=== Begin Enclosure ===
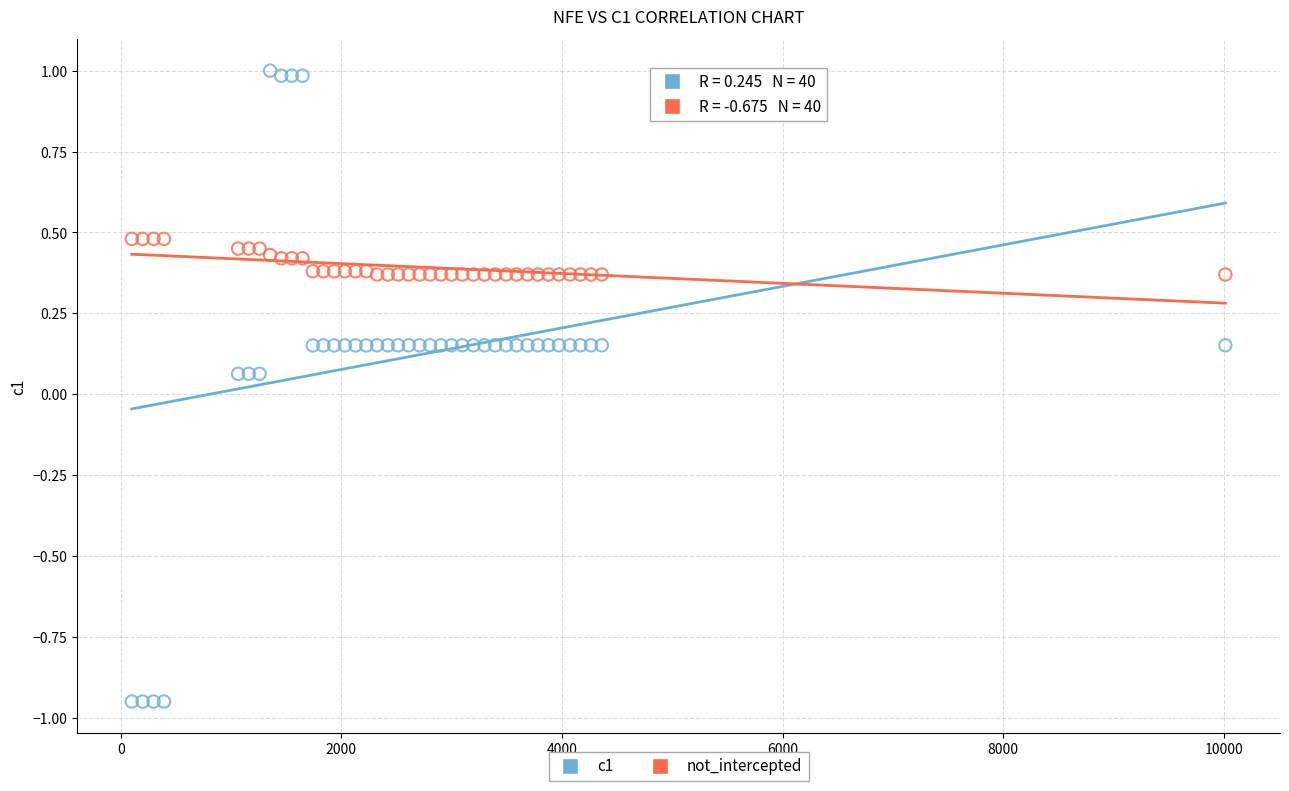

What are all the series names shown in the legend?

c1, not_intercepted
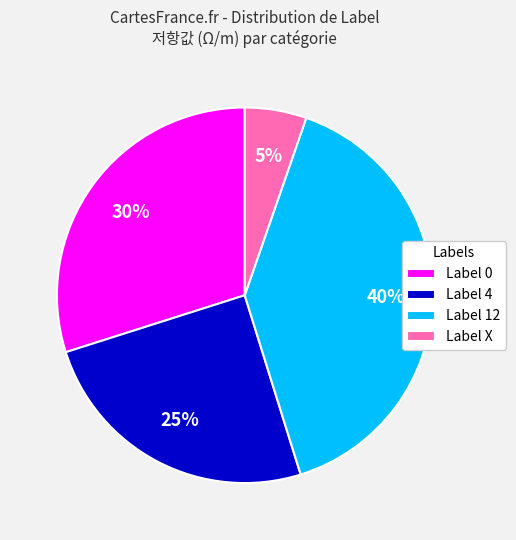

Is there a majority slice in this chart?

No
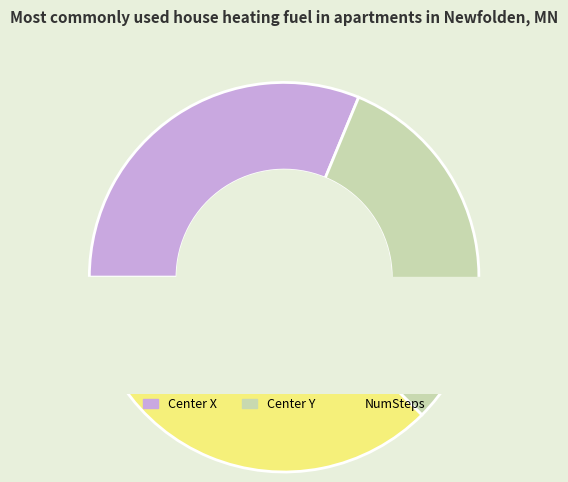

What portion of the pie excludes NumSteps?

62.5%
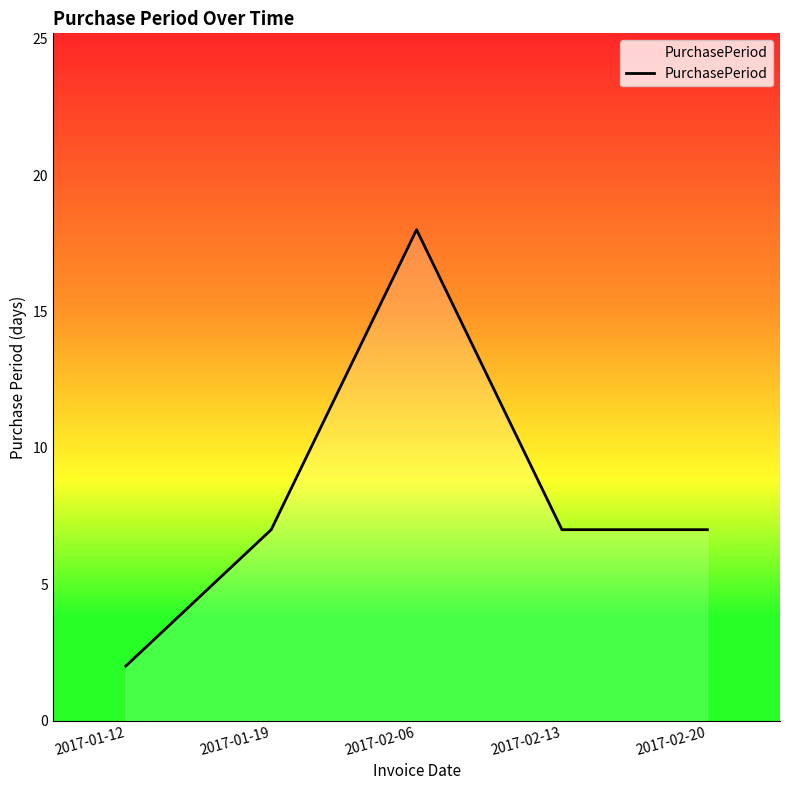

Between 2017-02-06 and 2017-01-12, which is larger?

2017-02-06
=== End Enclosure ===
### Aim of the task
Copy out the text of all the entries above word for word, omitting the pictures.

### Your solution
What are all the series names shown in the legend?

c1, not_intercepted

Is there a majority slice in this chart?

No

What portion of the pie excludes NumSteps?

62.5%

Between 2017-02-06 and 2017-01-12, which is larger?

2017-02-06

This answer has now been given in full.